Origin
Origin Of The ‘Granges’
George Jackson Churchward was, at the turn of the Twentieth Century, Britain’s foremost locomotive designer. Preoccupied with engineering excellence, Churchward conducted wide ranging experiments on locomotives to better understand their performance. He studied the best of continental practice and even went so far as to acquire French ‘compound‘ locomotives as test-beds to run on the Great Western system for experimental purposes. Under Churchward, Great Western locomotives acquired a reputation for precise construction, free steaming and free running. They were quite simply the best in the land and gave the Great Western an advantage over its competitors.

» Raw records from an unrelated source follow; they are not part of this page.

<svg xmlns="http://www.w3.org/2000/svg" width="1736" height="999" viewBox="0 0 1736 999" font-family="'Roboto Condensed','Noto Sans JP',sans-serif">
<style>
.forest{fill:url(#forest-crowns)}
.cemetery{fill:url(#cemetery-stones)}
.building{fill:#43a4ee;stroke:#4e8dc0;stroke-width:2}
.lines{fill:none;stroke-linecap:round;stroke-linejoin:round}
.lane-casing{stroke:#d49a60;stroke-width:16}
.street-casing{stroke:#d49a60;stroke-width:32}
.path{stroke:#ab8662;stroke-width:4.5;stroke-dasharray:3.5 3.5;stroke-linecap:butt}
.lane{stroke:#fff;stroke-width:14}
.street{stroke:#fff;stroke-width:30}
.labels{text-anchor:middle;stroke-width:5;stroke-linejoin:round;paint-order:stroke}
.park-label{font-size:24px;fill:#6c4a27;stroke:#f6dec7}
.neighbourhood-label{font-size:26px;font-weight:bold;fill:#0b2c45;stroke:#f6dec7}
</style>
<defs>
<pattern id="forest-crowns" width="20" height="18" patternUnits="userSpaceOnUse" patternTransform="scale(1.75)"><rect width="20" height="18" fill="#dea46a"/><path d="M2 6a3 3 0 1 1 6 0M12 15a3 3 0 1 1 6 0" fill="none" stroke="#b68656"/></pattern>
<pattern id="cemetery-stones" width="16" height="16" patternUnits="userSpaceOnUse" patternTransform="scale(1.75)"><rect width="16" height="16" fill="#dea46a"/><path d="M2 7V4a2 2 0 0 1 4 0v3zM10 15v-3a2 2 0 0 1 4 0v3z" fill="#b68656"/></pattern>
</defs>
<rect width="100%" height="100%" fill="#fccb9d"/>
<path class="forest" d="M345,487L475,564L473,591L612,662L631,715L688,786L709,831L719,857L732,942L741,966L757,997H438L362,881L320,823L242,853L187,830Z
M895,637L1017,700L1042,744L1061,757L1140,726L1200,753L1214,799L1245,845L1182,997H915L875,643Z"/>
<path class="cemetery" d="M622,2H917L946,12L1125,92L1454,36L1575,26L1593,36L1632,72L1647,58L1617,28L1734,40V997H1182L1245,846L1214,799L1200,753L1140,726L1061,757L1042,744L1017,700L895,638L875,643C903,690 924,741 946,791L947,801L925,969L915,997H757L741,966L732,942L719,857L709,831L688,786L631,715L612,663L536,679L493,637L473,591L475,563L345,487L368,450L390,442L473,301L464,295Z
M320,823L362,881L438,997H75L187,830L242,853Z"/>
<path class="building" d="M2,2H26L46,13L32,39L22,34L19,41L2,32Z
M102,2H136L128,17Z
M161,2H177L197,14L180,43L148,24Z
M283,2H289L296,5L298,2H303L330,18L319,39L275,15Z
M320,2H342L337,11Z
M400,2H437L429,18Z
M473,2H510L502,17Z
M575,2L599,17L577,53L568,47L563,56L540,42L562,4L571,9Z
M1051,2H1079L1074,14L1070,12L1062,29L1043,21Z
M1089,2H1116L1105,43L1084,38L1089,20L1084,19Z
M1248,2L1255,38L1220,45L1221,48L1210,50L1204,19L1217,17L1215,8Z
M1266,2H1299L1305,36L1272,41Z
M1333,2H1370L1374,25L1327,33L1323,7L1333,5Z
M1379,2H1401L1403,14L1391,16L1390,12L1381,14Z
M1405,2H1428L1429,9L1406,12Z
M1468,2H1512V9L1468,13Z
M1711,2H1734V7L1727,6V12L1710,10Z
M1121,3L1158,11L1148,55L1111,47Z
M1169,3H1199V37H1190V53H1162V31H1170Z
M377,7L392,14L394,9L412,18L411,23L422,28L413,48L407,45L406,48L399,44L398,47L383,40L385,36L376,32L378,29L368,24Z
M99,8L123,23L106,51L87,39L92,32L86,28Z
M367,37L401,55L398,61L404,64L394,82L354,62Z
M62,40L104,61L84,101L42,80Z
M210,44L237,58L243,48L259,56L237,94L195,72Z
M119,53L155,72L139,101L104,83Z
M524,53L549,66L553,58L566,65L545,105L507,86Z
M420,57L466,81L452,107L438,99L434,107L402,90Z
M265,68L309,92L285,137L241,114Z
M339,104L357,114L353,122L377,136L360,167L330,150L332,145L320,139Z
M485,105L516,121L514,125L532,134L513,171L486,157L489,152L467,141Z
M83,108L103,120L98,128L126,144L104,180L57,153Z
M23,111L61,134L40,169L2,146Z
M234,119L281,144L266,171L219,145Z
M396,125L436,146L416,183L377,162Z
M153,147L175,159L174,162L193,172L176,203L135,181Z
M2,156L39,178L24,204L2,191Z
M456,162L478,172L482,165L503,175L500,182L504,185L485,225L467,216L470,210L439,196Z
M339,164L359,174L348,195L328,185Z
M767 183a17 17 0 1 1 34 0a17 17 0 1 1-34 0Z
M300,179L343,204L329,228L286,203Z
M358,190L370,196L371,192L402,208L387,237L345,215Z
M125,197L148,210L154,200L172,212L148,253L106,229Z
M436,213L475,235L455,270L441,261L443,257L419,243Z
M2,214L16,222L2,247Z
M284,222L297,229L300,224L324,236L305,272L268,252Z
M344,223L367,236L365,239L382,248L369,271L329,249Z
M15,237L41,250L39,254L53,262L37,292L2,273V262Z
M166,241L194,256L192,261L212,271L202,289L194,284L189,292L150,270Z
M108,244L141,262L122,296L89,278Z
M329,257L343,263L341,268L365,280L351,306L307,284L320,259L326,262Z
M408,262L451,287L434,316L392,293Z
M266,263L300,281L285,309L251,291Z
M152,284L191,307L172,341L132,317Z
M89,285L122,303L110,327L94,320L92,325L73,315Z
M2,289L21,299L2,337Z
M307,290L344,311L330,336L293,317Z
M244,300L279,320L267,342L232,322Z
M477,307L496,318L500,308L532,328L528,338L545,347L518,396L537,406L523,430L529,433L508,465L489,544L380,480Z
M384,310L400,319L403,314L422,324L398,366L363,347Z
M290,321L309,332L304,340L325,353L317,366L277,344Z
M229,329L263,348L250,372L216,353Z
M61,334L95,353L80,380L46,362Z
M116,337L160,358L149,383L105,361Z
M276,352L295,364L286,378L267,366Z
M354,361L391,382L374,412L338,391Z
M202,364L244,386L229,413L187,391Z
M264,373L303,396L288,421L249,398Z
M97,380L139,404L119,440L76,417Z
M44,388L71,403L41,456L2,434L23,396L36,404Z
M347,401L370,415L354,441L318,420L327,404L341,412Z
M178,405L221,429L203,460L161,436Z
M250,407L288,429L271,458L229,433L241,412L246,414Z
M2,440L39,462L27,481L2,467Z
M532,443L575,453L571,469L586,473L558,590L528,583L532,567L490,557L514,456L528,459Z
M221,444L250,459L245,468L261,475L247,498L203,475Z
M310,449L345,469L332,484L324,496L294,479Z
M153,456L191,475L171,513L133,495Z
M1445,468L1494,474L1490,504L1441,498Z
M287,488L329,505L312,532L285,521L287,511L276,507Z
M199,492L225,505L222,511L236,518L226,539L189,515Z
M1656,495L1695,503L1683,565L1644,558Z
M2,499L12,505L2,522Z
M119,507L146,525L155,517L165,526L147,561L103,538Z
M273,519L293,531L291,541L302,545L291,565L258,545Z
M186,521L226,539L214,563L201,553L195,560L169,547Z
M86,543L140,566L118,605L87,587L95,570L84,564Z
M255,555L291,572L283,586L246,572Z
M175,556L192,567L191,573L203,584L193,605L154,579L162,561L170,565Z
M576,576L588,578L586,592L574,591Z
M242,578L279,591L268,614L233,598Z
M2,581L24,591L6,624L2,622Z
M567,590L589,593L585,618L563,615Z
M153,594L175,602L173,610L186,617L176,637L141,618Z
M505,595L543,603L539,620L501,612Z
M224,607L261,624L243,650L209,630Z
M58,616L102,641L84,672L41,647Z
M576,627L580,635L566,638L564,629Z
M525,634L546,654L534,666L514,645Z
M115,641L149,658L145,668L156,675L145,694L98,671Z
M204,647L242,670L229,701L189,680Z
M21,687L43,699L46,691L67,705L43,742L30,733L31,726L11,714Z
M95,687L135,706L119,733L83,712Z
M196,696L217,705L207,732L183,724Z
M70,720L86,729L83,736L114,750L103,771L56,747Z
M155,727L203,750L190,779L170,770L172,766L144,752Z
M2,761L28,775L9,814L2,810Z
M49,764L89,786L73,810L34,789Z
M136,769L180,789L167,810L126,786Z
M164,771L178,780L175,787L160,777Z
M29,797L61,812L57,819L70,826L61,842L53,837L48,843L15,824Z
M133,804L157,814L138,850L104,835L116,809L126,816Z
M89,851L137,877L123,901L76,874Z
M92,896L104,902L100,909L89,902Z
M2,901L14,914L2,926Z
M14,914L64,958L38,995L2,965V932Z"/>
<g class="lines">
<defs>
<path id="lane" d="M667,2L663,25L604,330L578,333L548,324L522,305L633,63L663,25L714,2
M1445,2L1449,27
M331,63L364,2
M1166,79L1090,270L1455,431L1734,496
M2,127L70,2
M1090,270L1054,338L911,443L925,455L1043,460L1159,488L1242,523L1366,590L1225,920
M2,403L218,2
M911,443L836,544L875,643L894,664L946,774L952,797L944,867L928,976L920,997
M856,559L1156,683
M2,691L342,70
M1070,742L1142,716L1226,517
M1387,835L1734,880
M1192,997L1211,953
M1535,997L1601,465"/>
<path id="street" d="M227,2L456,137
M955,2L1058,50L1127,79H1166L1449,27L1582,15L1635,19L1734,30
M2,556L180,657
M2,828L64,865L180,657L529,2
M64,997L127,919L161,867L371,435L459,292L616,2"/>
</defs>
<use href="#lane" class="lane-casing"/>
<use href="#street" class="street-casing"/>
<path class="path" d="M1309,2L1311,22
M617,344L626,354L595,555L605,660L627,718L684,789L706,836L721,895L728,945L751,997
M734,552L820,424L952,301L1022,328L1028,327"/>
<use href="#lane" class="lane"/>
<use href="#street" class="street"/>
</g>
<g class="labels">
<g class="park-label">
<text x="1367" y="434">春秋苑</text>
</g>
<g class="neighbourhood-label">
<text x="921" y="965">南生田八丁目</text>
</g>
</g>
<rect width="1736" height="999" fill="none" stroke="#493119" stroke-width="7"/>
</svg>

It was at this time that Churchward mapped out a family of locomotives that he believed would satisfy all the Great Western’s requirements. Amongst the family was to be a locomotive with a 4-6-0-wheel arrangement, 5ft 8in diameter driving wheels and the standard Great Western ‘No. 1’ boiler. They would be mixed traffic locomotives, employed on a wide range of duties from express passenger work to heavy freight. The locomotive was never built during Churchward’s career, but thirty-five years later his successor Charles Benjamin Collet designed the ‘Grange’ class that exactly fitted the description. Actually the ‘Granges’, like their sisters the ‘Manors’, were partly ‘re-cycled‘, around half the parts coming from other life-expired locomotives. Construction began at Swindon Works in 1936 and was completed in 1939, at an average cost of £5,000 per locomotive. In all 80 were built, though it is likely that many more would have been built but for the onset of war and the imposition of Government control of national locomotive construction.